> _Task requirements_: Pictures in the data should be dropped; transcribe exactly the lines from the one that has "left hip: (309, 749)" through the one that has "nose: (393, 318)".
▶
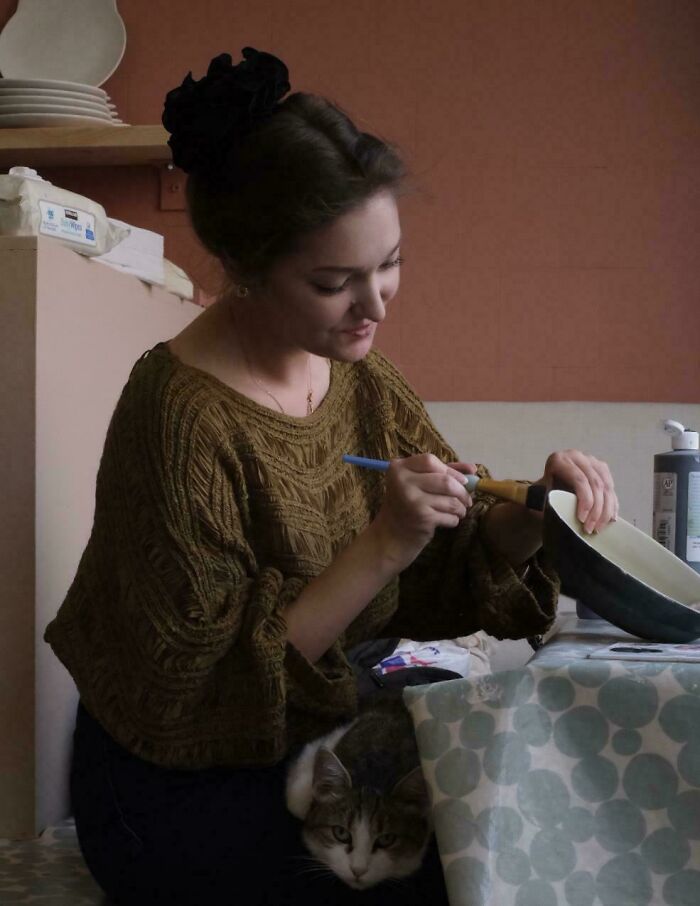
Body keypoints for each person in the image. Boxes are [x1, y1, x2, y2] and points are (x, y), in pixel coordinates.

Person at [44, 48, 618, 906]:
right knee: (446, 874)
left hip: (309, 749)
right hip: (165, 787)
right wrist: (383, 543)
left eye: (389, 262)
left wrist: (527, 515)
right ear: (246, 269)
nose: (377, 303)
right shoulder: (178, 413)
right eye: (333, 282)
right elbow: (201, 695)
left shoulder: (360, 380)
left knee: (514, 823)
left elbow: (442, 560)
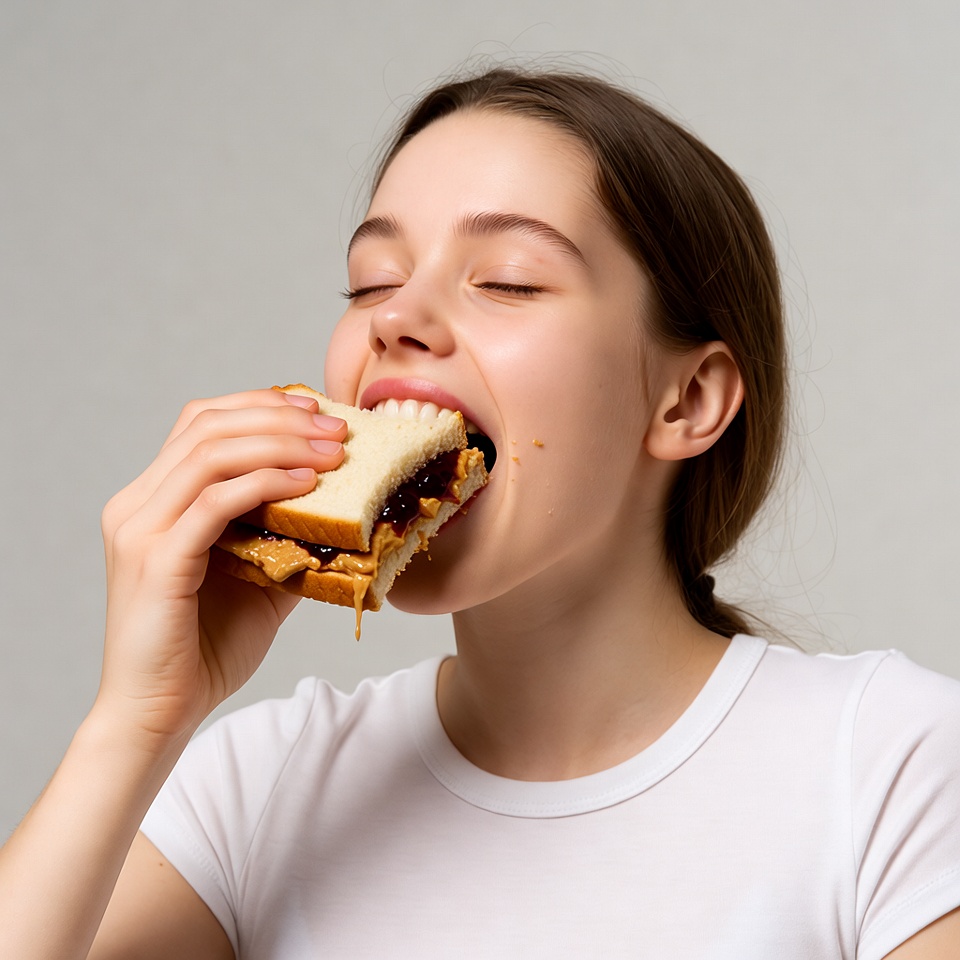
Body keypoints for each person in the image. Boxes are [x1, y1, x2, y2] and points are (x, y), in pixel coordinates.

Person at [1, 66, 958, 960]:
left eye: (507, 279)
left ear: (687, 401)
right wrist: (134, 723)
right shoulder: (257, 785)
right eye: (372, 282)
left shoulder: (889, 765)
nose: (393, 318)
◀
▶
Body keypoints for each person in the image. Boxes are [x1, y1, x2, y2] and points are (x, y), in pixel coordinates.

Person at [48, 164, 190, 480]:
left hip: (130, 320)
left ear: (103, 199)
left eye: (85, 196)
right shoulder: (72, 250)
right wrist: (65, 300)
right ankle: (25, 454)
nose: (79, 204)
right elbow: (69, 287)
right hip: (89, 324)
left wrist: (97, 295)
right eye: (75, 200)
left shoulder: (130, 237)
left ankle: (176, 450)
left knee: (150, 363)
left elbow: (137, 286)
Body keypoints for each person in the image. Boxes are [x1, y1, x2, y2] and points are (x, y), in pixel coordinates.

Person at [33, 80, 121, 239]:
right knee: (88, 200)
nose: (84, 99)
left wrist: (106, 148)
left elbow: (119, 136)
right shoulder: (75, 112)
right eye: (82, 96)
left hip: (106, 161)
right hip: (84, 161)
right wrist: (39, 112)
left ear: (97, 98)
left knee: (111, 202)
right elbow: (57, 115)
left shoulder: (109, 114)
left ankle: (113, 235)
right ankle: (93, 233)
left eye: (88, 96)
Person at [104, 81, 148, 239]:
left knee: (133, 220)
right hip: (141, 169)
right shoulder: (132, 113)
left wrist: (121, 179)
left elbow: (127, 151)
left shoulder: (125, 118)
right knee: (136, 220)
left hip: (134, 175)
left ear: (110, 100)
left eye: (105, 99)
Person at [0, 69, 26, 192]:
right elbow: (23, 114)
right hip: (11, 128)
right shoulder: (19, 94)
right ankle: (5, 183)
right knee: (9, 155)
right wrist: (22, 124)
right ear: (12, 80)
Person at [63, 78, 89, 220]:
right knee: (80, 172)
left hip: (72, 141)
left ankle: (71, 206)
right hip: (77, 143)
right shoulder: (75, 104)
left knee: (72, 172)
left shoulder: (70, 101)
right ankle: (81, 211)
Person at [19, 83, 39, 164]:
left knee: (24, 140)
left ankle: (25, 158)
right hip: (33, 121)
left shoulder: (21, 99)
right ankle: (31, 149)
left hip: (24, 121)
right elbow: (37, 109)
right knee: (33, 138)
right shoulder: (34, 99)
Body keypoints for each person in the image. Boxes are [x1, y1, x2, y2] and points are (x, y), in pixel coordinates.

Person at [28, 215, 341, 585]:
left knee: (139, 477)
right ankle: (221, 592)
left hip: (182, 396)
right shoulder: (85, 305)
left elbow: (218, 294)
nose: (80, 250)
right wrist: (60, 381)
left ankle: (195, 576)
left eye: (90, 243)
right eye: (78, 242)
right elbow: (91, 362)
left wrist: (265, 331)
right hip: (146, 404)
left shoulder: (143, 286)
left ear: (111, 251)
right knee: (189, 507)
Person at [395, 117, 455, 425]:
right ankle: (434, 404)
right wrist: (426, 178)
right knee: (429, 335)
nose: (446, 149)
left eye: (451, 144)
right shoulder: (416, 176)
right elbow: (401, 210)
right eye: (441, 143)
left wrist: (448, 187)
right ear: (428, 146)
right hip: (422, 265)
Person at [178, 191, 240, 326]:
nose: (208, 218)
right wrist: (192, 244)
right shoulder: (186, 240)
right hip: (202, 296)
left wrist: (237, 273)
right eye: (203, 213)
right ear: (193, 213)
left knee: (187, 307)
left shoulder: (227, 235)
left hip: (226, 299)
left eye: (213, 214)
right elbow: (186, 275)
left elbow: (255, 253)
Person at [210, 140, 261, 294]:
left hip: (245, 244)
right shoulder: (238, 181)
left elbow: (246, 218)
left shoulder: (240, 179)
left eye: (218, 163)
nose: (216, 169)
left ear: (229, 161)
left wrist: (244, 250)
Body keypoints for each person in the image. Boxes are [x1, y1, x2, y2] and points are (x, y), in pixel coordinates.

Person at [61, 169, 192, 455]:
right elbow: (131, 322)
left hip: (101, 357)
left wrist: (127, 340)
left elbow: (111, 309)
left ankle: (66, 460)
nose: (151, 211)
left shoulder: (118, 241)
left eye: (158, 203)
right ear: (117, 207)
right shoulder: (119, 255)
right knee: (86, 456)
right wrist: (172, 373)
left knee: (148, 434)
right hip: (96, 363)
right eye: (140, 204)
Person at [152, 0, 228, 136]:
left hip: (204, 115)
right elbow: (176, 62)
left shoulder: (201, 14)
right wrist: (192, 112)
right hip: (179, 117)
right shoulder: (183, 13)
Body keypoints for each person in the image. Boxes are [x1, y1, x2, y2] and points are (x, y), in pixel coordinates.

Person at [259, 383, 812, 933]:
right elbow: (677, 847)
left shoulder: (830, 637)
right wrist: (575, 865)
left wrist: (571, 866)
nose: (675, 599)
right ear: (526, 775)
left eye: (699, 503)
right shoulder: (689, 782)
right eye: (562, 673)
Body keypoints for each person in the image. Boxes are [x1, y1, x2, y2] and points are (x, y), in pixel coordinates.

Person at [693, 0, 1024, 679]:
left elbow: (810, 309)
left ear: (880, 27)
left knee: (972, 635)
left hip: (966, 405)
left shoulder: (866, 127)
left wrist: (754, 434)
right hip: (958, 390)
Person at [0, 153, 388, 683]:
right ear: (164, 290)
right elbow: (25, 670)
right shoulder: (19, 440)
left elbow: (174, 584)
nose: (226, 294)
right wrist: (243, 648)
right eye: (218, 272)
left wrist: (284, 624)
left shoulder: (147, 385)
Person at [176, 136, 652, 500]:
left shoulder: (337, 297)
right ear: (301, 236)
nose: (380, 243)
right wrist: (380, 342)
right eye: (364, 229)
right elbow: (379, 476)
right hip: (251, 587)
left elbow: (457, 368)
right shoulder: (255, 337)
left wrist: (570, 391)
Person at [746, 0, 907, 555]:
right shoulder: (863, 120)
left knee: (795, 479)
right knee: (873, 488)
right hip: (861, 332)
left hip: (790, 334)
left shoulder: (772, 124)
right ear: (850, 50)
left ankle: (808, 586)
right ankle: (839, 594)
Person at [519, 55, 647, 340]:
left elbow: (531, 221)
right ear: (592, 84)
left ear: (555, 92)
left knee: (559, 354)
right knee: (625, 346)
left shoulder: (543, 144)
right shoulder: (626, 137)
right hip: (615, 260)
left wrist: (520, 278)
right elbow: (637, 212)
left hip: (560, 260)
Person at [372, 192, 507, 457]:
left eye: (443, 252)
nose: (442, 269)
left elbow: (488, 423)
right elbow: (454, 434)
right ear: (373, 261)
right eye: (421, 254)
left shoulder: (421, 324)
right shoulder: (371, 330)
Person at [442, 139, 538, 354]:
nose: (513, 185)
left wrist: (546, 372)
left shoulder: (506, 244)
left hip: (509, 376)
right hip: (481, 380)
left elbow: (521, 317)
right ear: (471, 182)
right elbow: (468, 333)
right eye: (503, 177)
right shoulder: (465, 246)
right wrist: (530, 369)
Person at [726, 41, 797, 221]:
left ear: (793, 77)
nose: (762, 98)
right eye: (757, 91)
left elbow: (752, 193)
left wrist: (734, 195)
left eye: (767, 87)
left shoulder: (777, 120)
◀
▶
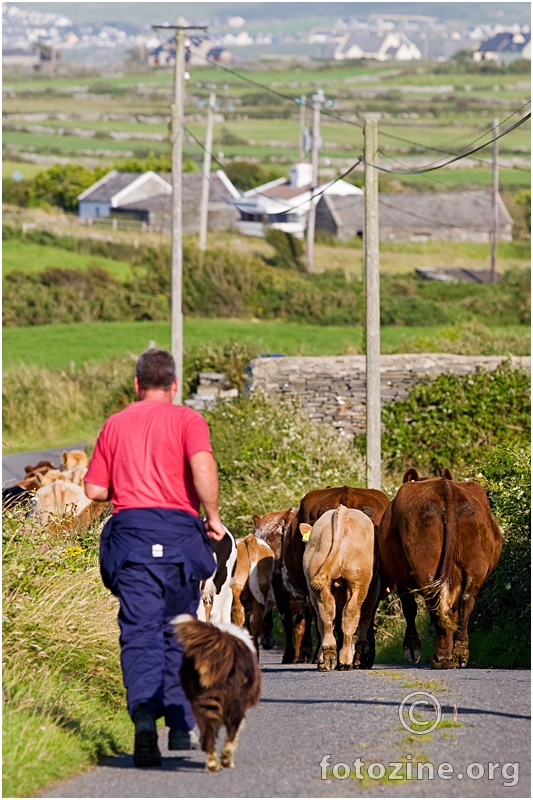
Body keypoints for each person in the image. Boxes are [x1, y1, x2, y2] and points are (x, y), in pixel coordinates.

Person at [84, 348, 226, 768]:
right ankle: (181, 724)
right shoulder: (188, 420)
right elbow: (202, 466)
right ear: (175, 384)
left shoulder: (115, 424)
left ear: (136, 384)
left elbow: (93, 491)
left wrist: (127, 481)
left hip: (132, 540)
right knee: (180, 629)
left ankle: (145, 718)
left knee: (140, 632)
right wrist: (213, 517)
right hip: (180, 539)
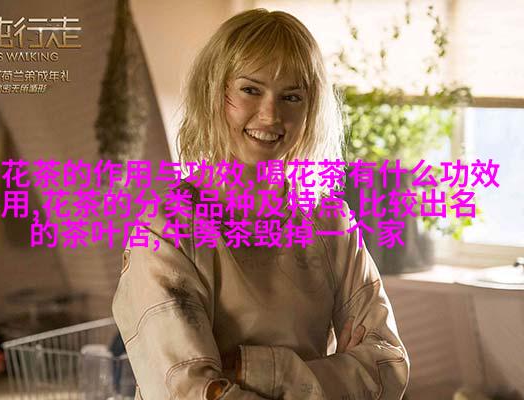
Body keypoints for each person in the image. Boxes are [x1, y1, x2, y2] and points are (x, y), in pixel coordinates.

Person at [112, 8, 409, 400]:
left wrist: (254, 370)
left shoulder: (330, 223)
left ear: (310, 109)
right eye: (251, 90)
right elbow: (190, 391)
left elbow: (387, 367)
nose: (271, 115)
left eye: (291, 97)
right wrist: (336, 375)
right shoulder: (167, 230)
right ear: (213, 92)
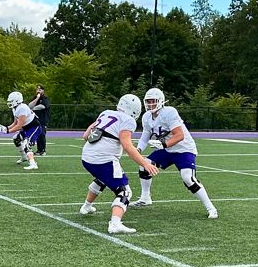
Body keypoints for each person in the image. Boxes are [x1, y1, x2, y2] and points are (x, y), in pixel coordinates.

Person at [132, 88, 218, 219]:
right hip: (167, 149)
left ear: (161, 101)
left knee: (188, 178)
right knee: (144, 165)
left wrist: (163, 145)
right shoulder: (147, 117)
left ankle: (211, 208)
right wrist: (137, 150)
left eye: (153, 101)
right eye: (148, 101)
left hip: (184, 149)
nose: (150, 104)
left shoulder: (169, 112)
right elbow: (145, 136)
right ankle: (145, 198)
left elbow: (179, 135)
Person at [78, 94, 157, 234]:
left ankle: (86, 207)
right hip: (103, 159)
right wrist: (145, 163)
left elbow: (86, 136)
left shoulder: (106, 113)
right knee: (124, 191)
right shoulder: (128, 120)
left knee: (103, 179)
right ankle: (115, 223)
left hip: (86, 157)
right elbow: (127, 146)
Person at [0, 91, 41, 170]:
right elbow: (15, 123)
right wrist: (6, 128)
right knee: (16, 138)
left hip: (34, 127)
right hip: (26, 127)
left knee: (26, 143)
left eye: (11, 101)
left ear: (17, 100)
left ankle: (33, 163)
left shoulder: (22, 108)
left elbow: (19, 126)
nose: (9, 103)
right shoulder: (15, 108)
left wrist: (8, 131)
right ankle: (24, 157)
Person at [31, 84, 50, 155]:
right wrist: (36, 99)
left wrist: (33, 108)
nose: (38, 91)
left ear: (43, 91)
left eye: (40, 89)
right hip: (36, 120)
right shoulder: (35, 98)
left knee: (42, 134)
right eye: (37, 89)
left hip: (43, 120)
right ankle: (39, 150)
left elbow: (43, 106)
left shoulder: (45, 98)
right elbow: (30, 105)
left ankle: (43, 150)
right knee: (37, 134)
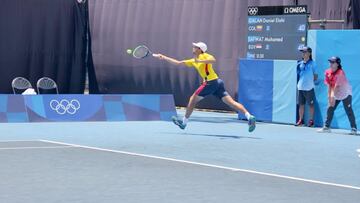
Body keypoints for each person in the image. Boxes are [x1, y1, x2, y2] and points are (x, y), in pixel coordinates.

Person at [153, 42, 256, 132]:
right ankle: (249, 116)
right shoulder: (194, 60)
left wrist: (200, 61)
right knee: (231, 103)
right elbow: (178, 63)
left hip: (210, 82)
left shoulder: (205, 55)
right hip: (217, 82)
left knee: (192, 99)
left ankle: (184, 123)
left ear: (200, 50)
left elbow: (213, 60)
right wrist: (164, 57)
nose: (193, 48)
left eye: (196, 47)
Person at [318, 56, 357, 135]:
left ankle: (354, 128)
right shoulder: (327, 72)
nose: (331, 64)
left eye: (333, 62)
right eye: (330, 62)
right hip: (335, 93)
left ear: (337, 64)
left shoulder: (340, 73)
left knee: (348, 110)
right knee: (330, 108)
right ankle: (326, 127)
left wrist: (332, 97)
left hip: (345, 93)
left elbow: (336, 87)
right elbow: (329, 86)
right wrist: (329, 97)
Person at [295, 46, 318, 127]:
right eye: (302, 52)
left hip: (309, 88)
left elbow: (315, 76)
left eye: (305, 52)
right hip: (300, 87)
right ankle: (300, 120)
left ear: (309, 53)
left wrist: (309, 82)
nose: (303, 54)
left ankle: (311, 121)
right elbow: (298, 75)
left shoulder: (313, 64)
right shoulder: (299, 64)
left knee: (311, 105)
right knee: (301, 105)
◀
> _Answer for the task_:
left hip: (309, 749)
right hip: (165, 787)
right wrist: (383, 543)
left eye: (389, 262)
left wrist: (527, 515)
right ear: (246, 269)
nose: (377, 303)
right shoulder: (178, 413)
right eye: (333, 282)
right elbow: (201, 695)
left shoulder: (360, 380)
left knee: (514, 823)
left elbow: (442, 560)
Body keypoints for each person in the image. Boxes are [x1, y1, x2, y2] and points are (x, y), in pixel coordinates.

Person at [1, 66, 958, 960]:
left eye: (507, 279)
left ear: (687, 401)
right wrist: (134, 723)
right shoulder: (257, 785)
right eye: (372, 282)
left shoulder: (889, 765)
nose: (393, 318)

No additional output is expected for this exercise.